The seeming delay in God carrying out His threat is misinterpreted. Man counts years by his own short span of life, and in shutting his eyes to the threatened judgments on the godless, he denies himself also the merciful opportunity to repent. The Eternal God does not measure time by man's fleeting life, and Peter urges the recognition of this on his readers: ". . . be not ignorant of this one thing, that one day is with the Lord as a thousand years, and a thousand years as one day. The Lord is not slack concerning His promise, as some men count slackness; but is long-suffering to usward, not willing that any should perish, but that all should come to repentance." (Verses 8-9.)

The political and politico-religious institutions will be abolished. The "heavens" of the Dictatorial Governments will collapse in a revolution which shall leave no vestige of former misrule; and the "earth" of roaring and seething democracy shall be swept away as though by fire, leaving neither root nor branch. In place of the present political "heavens and earth" Jesus will establish God's Kingdom as "spoken before by the holy prophets." There will be a "new heavens and a new earth wherein dwelleth righteousness." (vv. 2, 12, 13.) God through the prophet Isaiah paints a vivid picture of the glorious conditions then to prevail (ch. 65:18-25), and takes up the theme again in the Revelation which sums up the wondrous finality of God's purpose (Rev. 21). There shall be no more troubled sea of nations "to cast up mire and dirt," for there shall be One King over all the earth (Zech. 14:9), even Jesus, assisted by his then immortal faithful brethren and sisters who lived by the faith "once for all" delivered to them (Jude 3), and common to that minority constituting "the sect everywhere spoken against." (Acts 28: 22.)

It is written that when God's judgments are in the earth then the "inhabitants of the world will learn righteousness" (Isaiah 26:9), and then those who survive the judgments of God will confess, "Surely, our fathers have inherited lies, vanity, and things wherein there is no profit." (Jer. 16:19.) The reader is urged to satisfy himself as to the pressing importance of these things by studying the context of the above quotations from Isaiah and Jeremiah. His attention is also directed to the pre-eminent sign that the times of Gentile mis-rule are drawing to a close, namely, the re-gathering in recent years of a remnant of the people of Israel from the lands of their dispersion to settle in Palestine, the land promised to their fathers-a regathering which was foretold 2,500 years ago by the Old Testament prophet as a feature of "the last days." (Ezek. 37 and 38.) Because these things are impending, Peter's warning comes with great force to all who read today: "But the day of the Lord will come as a thief in the night; in the which the heavens (political) shall pass away with a great noise and the elements shall melt with fervent heat, the earth also, and the works that are therein shall be burned up. Seeing then that all these things shall be dissolved, what manner of persons ought ye to be in all holy conversation and godliness? Nevertheless, we according to his promise, look for NEW HEAVENS AND A NEW EARTH, wherein dwelleth righteousness." (Verses 10- 13.)

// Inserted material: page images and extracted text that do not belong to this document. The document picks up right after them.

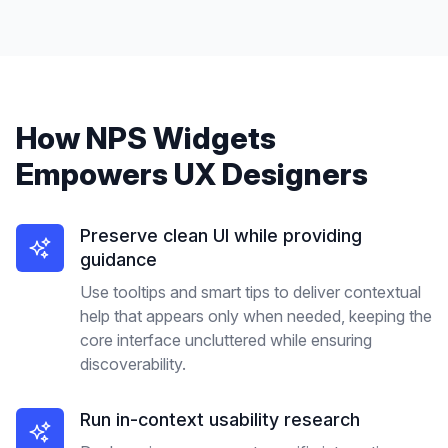
How
NPS Widgets
Empowers
UX Designers
Preserve clean UI while providing
guidance
Use tooltips and smart tips to deliver contextual
help that appears only when needed, keeping the
core interface uncluttered while ensuring
discoverability.
Run in-context usability research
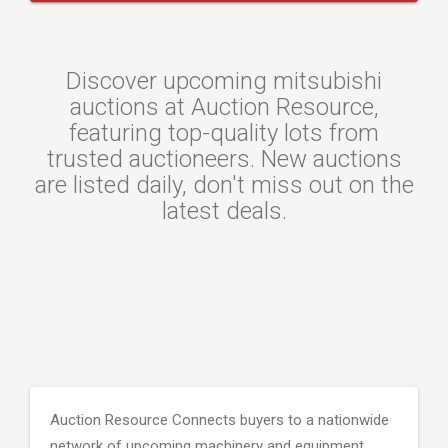
Discover upcoming mitsubishi
auctions at Auction Resource,
featuring top-quality lots from
trusted auctioneers. New auctions
are listed daily, don't miss out on the
latest deals.
Auction Resource Connects buyers to a nationwide
network of upcoming machinery and equipment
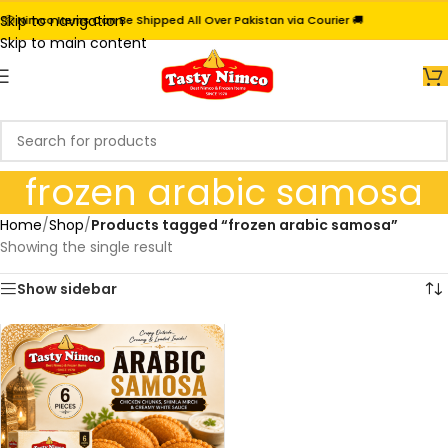
Skip to navigation
📦 Nimco Items Can Be Shipped All Over Pakistan via Courier 🚚
Skip to main content
frozen arabic samosa
Home
/
Shop
/
Products tagged “frozen arabic samosa”
Showing the single result
Show sidebar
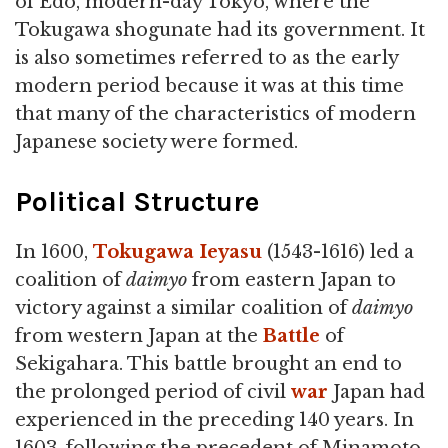
of Edo, modern-day Tokyo, where the
Tokugawa shogunate had its government. It
is also sometimes referred to as the early
modern period because it was at this time
that many of the characteristics of modern
Japanese society were formed.
Political Structure
In 1600,
Tokugawa Ieyasu
(1543-1616) led a
coalition of
daimyo
from eastern Japan to
victory against a similar coalition of
daimyo
from western Japan at the
Battle
of
Sekigahara. This battle brought an end to
the prolonged period of civil
war
Japan had
experienced in the preceding 140 years. In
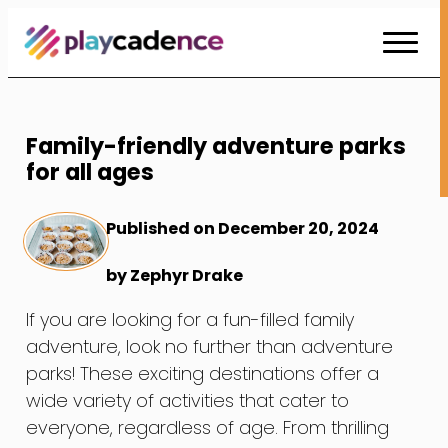
Skip
to
Content
Family-friendly adventure parks
for all ages
Published on December 20, 2024
by Zephyr Drake
If you are looking for a fun-filled family
adventure, look no further than adventure
parks! These exciting destinations offer a
wide variety of activities that cater to
everyone, regardless of age. From thrilling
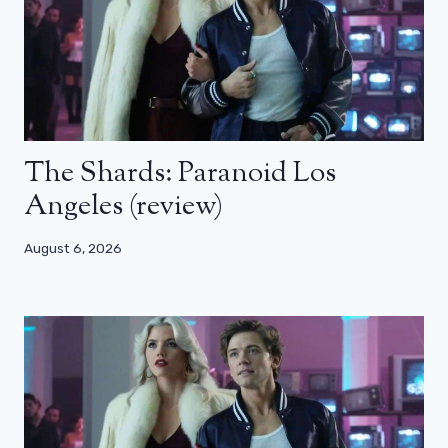
The Shards: Paranoid Los
Angeles (review)
August 6, 2026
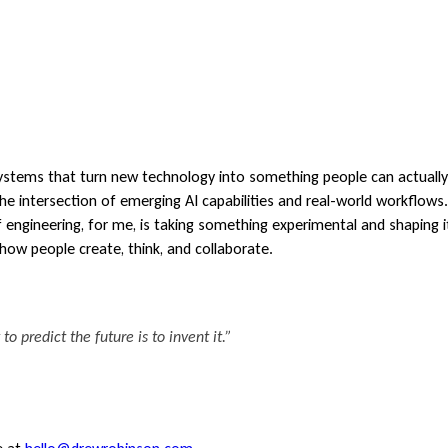
 systems that turn new technology into something people can actuall
the intersection of emerging AI capabilities and real-world workflow
 engineering, for me, is taking something experimental and shaping it
how people create, think, and collaborate.
o predict the future is to invent it.”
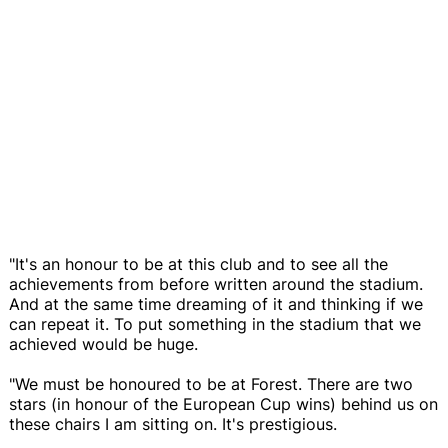
"It's an honour to be at this club and to see all the
achievements from before written around the stadium.
And at the same time dreaming of it and thinking if we
can repeat it. To put something in the stadium that we
achieved would be huge.
"We must be honoured to be at Forest. There are two
stars (in honour of the European Cup wins) behind us on
these chairs I am sitting on. It's prestigious.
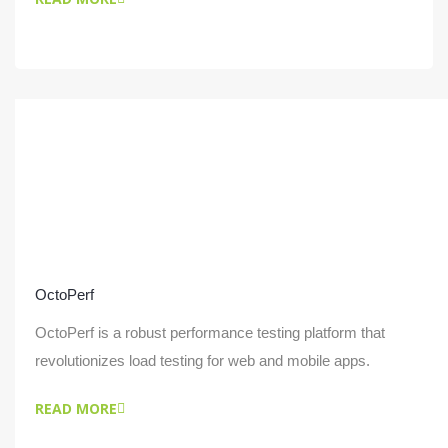
OctoPerf
OctoPerf is a robust performance testing platform that
revolutionizes load testing for web and mobile apps.
READ MORE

Those who respond to the salvation offered in Jesus "look for and earnestly desire the coming of the day of the Lord" (v. 12 R.V.), and "watch and pray" that they may be accounted worthy to stand before the Son of Man in that day. (Luke 21:27-36.) To such, it will be the day of salvation, if they are faithful, for the faith brings responsibilities:

 

"Wherefore, beloved, seeing that ye look for such things, be diligent that ye may be found of him in peace, without spot and blameless. And account that the longsuffering of our Lord is salvation" (verses 14-15).

The long-suffering of the Lord can be salvation to all who read if they will accept the faith of the Lord Jesus' immediate disciples, and rejoice in what Peter called the "exceeding great and precious promises; that by these YE MIGHT BE PARTAKERS OF THE DIVINE NATURE, having escaped the corruption that is in the world, through lust." (2 Peter 1: 4.) -- A.C.